→ Exercise A: In the blog post on the CBS memos, why did Linda James refer the network to another expert? Answer in one to three sentences.
→ Exercise B:
Answer these questions from the blog post on the CBS memos:
(i) Which commander did the secretary say the memos accurately reflect the thoughts of?
(ii) On which newscast did Linda James first make her comments?
(iii) Which publication's report about Bill Burkett did a person at CBS confirm?

Source document: Begin

Shots Across the Bow offers the twistiest conspiracy theory yet about the provenance of the memos.
My theory: Colonel Mustard. In the Bathroom. With 60 MInutes' reputation . . .
The New York Times, Dr Manhattan points out, just led with a pretty amazing headline:
Memos on Bush Are Fake but Accurate, Typist SaysHOUSTON, Sept. 14 - The secretary for the squadron commander purported to be the author of now-disputed memorandums questioning President Bush's service in the Texas Air National Guard said Tuesday that she never typed the documents and believed that they are fakes.
But she also said they accurately reflect the thoughts of the commander, Lt. Col. Jerry B. Killian, and other memorandums she typed for him about Mr. Bush.
That is the tack taken by most of those quoted in the story. But the NYT buries the lede, in favour of Killian's secretary telling us that though the memos are fake, the accusations are valid.
(I understand that for those of you who are most concerned with the political aspects of this story, this may not amount to burying the lede. But those of us in the know realise that there's a much more important issue at stake: how does this story affect journalists! Thus, the most important aspect of Rathergate is not whether Bush did, or did not, turn up for his national guard drills. The important question is how long can we gleefully revel in CBS's misfortune.)
Here's the truly shocking bit:
On Tuesday, two more experts came forward and said they had been consulted by CBS. One, a forensic document examiner from Texas, Linda James, said in a telephone interview with The New York Times that she noticed indications that the two documents she inspected were the product of a word processor and relayed that to the producers."I had questioned the superscript on there," she said, referring to the raised letters that appear after the number 111 to indicate the name of the flight squadron, adding she also had some questions about what she believed were some inconsistencies in the documents' signatures. She said she was awaiting more documents and more type samples to draw a stronger conclusion but with time running out she referred the network to another expert, who officials at CBS identified as Mr. Matley.
Ms. James first made her comments Tuesday night on "World News Tonight'' on ABC. The newscast also presented a second document expert, Emily Will, who said she raised still more serious concerns about the authenticity of a document she inspected for CBS's producers. Ms. Will said during a telephone interview afterward that she told network producers as late as the night before the report was shown, "I had a lot of questions and I would not support the documents." She said she also warned the network, "if they ran the story on Wednesday they would be asked the same questions I was asking on Tuesday on Thursday, by a whole lot of document examiners."
The "innocent victims" angle seems to have taken a big hit -- I think it will be hard for CBS to get out of this without rolling some pretty important heads, now.
But that's not all! In fact, this story is so chock-full of juicy new data that we are hard put not to excerpt the entire thing. For a little ways down, we also see that suspicions that Bill Burkett was involved in this may have been well-founded:
CBS has refused to say how it obtained the documents. But one person at CBS, who spoke on condition of anonymity, confirmed a report in Newsweek that Bill Burkett, a retired National Guard officer who has charged that senior aides to then-Governor Bush had ordered Guard officials to remove damaging information from Mr. Bush's military personnel files, had been a source of the report. This person did not know the exact role he played.

Source document: End
Supplied data: Begin

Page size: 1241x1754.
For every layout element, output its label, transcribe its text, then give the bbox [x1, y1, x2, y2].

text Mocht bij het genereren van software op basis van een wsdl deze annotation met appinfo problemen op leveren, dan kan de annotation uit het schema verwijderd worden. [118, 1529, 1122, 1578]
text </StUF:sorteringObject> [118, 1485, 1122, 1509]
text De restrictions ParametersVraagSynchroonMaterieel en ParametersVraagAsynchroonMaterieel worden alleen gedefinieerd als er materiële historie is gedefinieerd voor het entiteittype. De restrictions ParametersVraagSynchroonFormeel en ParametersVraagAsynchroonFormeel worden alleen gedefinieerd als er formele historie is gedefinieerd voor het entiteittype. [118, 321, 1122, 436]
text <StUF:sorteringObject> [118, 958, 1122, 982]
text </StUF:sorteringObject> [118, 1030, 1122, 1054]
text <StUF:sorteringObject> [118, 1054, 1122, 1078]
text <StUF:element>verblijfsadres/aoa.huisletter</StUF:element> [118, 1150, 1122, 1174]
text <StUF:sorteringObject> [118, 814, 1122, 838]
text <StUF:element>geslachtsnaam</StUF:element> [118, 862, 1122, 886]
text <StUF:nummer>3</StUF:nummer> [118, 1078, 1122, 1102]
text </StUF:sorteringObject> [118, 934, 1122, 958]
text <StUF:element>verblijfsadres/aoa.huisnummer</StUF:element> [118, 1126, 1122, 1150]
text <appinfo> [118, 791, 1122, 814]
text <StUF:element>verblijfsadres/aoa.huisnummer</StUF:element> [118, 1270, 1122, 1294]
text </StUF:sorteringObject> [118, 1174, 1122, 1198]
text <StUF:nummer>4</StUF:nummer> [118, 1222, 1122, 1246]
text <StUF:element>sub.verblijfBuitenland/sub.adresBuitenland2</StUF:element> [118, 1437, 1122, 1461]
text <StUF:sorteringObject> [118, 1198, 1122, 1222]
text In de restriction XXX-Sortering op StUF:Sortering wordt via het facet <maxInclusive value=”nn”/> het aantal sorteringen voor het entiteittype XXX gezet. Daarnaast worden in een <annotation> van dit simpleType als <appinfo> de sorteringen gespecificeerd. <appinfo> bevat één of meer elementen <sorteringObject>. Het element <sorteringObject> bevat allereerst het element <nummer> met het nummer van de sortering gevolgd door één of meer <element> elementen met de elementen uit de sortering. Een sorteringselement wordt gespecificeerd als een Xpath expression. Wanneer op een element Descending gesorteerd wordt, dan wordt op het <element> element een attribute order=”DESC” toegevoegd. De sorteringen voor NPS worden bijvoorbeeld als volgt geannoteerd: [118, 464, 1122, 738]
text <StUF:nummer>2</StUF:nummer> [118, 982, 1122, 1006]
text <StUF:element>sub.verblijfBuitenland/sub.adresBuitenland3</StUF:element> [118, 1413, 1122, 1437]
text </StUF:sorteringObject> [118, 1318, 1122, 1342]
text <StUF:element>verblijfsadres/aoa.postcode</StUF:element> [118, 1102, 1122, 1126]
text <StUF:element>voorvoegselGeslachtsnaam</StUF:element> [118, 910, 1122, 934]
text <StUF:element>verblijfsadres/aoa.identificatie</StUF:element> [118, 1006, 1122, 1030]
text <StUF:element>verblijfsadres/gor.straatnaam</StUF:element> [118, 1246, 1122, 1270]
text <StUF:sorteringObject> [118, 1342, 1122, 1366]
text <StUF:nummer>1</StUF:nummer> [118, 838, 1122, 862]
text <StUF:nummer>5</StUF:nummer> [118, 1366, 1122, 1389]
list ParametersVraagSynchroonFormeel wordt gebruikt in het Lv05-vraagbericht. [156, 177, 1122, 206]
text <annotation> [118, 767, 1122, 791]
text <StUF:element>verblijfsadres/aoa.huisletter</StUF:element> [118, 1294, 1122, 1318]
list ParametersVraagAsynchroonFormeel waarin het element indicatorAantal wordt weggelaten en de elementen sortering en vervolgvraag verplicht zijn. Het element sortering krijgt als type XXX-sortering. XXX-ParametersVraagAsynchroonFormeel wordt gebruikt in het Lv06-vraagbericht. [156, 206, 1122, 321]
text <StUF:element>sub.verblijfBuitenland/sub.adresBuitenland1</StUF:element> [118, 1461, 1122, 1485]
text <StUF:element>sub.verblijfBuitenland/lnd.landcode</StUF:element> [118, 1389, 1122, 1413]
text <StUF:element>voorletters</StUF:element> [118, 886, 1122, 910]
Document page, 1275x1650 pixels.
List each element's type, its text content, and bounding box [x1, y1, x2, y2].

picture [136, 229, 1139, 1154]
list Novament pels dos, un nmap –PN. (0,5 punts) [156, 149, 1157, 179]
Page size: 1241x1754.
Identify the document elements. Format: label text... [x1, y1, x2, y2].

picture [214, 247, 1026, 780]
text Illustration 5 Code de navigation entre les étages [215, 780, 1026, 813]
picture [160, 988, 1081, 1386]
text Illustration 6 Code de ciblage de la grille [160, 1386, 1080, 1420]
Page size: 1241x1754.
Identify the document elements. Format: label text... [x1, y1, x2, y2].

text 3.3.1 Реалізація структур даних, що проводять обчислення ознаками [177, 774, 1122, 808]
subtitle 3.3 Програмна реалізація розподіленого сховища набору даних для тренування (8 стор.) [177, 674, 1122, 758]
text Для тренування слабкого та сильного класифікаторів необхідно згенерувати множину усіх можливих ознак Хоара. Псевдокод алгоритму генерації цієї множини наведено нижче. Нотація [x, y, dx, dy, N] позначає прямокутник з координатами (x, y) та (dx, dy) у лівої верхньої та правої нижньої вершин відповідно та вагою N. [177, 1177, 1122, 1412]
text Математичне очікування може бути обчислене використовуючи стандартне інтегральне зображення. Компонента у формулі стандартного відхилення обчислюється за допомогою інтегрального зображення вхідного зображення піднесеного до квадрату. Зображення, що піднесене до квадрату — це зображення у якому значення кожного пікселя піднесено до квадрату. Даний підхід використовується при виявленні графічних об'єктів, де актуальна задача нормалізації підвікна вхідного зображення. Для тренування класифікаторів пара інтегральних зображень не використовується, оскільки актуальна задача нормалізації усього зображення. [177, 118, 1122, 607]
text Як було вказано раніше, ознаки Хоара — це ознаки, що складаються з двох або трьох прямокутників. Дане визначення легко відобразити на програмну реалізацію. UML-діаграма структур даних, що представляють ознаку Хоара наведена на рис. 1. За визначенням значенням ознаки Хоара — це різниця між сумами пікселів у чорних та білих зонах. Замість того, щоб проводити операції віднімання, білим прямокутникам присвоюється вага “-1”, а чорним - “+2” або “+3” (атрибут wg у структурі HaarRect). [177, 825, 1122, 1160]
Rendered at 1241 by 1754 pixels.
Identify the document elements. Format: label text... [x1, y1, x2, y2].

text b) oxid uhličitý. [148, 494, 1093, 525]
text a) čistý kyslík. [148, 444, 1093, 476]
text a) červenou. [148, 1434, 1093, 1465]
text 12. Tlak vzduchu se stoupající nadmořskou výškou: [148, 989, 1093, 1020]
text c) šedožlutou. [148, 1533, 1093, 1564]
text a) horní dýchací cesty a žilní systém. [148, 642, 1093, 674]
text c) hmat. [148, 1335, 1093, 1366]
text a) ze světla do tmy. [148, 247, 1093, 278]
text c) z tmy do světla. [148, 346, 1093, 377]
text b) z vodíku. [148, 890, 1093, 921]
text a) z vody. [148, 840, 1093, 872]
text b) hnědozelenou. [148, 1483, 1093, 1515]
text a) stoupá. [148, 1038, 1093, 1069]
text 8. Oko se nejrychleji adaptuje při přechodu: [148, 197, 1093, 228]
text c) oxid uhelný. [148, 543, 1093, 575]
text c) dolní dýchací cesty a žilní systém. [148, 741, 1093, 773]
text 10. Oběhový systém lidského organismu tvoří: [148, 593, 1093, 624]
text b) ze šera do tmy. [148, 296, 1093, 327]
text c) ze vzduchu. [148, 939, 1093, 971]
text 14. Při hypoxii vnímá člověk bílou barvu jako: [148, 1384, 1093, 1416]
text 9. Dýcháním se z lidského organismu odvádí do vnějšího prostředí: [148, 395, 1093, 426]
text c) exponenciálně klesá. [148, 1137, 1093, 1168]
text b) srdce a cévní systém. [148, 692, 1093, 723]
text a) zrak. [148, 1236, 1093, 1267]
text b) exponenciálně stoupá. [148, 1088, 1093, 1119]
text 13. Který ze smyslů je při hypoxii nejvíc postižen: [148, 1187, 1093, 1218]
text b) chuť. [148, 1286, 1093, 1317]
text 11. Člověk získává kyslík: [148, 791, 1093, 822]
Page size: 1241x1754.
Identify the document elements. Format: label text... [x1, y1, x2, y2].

Supplied data: End

→ Exercise result A: She was waiting for more documents and type samples before she could reach a stronger conclusion. Time was running out, so she referred CBS to another expert, whom CBS officials identified as Mr. Matley.

→ Exercise result B:
(i) Lt. Col. Jerry B. Killian
(ii) "World News Tonight" on ABC
(iii) Newsweek